> [What is being asked]:
Rewrite these lines with every "pose" changed to "view" and nothing else altered.
★ ★ ★ ★ ★ ★ ★
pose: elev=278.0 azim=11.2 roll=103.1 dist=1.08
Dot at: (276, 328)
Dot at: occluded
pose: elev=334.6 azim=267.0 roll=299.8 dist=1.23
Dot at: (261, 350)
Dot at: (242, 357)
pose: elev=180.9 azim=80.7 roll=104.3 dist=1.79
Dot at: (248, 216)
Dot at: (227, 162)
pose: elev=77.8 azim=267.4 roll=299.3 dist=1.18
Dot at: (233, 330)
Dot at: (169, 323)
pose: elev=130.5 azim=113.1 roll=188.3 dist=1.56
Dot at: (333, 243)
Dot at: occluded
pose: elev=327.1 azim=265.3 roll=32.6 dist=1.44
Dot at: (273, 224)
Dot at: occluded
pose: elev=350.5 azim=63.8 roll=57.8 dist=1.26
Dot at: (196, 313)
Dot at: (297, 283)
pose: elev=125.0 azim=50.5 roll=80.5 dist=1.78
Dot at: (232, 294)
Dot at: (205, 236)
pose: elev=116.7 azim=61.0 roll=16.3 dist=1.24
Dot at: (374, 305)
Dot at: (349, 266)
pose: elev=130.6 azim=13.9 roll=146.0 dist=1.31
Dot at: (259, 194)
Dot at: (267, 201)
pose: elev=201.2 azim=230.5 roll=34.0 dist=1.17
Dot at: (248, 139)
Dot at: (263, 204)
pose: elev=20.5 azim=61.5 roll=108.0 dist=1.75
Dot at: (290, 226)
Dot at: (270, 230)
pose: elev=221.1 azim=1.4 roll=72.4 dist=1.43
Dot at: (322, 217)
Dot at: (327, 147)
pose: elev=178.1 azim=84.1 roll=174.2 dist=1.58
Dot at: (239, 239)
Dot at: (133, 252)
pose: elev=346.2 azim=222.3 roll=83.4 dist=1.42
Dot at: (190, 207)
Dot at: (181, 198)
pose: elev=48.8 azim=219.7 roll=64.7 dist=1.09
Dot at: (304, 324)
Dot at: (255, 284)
★ ★ ★ ★ ★ ★ ★
> [Written response]:
view: elev=278.0 azim=11.2 roll=103.1 dist=1.08
Dot at: (276, 328)
Dot at: occluded
view: elev=334.6 azim=267.0 roll=299.8 dist=1.23
Dot at: (261, 350)
Dot at: (242, 357)
view: elev=180.9 azim=80.7 roll=104.3 dist=1.79
Dot at: (248, 216)
Dot at: (227, 162)
view: elev=77.8 azim=267.4 roll=299.3 dist=1.18
Dot at: (233, 330)
Dot at: (169, 323)
view: elev=130.5 azim=113.1 roll=188.3 dist=1.56
Dot at: (333, 243)
Dot at: occluded
view: elev=327.1 azim=265.3 roll=32.6 dist=1.44
Dot at: (273, 224)
Dot at: occluded
view: elev=350.5 azim=63.8 roll=57.8 dist=1.26
Dot at: (196, 313)
Dot at: (297, 283)
view: elev=125.0 azim=50.5 roll=80.5 dist=1.78
Dot at: (232, 294)
Dot at: (205, 236)
view: elev=116.7 azim=61.0 roll=16.3 dist=1.24
Dot at: (374, 305)
Dot at: (349, 266)
view: elev=130.6 azim=13.9 roll=146.0 dist=1.31
Dot at: (259, 194)
Dot at: (267, 201)
view: elev=201.2 azim=230.5 roll=34.0 dist=1.17
Dot at: (248, 139)
Dot at: (263, 204)
view: elev=20.5 azim=61.5 roll=108.0 dist=1.75
Dot at: (290, 226)
Dot at: (270, 230)
view: elev=221.1 azim=1.4 roll=72.4 dist=1.43
Dot at: (322, 217)
Dot at: (327, 147)
view: elev=178.1 azim=84.1 roll=174.2 dist=1.58
Dot at: (239, 239)
Dot at: (133, 252)
view: elev=346.2 azim=222.3 roll=83.4 dist=1.42
Dot at: (190, 207)
Dot at: (181, 198)
view: elev=48.8 azim=219.7 roll=64.7 dist=1.09
Dot at: (304, 324)
Dot at: (255, 284)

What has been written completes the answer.